I'm nearing the point of putting some buildings on my layout and I want to have them lit. I'll be using LED lighting. I have Digitrax hardware for my DCC system including three SE8C turnout/signal controller boards. Rather than using mechanical switches to turn on/off my building lighting, I'm thinking I want to use DCC to control them. I don't need or want to control them all individually. I expect to group lights by type, region, or "scene". Meaning I'll probably put all street lights onto one circuit and split up my buildings into some groupings so that I can have the lights come on or turn off in phases rather than all at once. So maybe a half dozen circuits with somewhere between 2 to 10 LEDs on each circuit.

Has anybody used DCC to control their lights? If so, how did you do it? I've been thinking of using a few of the SE8C signal channels to control the light circuits. While the SE8C could probably drive 2 LEDs, I'm not sure it could drive 10 on one circuit. In that case, is there some type of relay that I could use with the SE8C to switch on/off the power of a circuit?

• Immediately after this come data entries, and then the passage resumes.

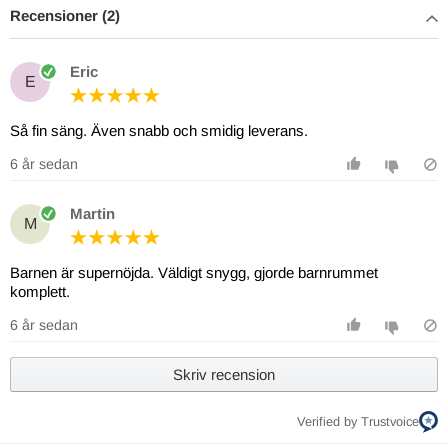
Recensioner (2)
Eric
E
Så fin säng. Även snabb och smidig leverans.
6 år sedan
Martin
M
Barnen är supernöjda. Väldigt snygg, gjorde barnrummet
komplett.
6 år sedan
Skriv recension
Verified by Trustvoice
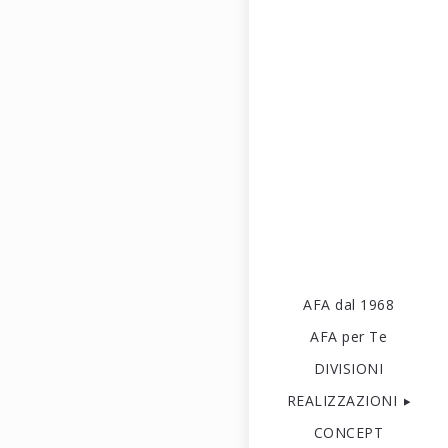
AFA dal 1968
AFA per Te
DIVISIONI
REALIZZAZIONI
CONCEPT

Any recommendations or advice are welcomed.

Thanks!

Mark


----------



## JerryH (Nov 18, 2012)

That's the way I am going to do it. See post 435 in this thread.
http://www.modeltrainforum.com/showthread.php?t=14852&page=44


----------



## Mark VerMurlen (Aug 15, 2015)

JerryH said:


> That's the way I am going to do it. See post 435 in this thread.
> http://www.modeltrainforum.com/showthread.php?t=14852&page=44


This is exactly what I want to do. I've even got TrainController Gold as well. In your posting referenced above, you were experimenting with this. Have you finished it? I also see you were only driving 1 LED per SE8C "switch". Did you try driving more? I'm not sure how much current the SE8C can drive per circuit as I've not been able to find any specification for that.

Mark


----------



## JerryH (Nov 18, 2012)

According to this you can light multiple leds per signal. I don't know what the limit is. At least 6 simultaneously per switch command according to the diagram.

http://www.digitrax.com/static/apps/tsd/attachments/1372188986.26/se8cpennsyperm.pdf


----------



## fcwilt (Sep 27, 2013)

Mark VerMurlen said:


> Has anybody used DCC to control their lights?
> Any recommendations or advice are welcomed.
> 
> Thanks!
> ...


Well in my case I used RR-CirKits devices exclusively for turnouts, signals, etc and they have devices for controlling most any kind of load.

Frederick


----------



## sachsr1 (Mar 3, 2016)

I'm just starting to learn about DCC++ and Arduino based control. My next project (when the parts arrive from China) is this...

http://model-railroad-hobbyist.com/node/19070


----------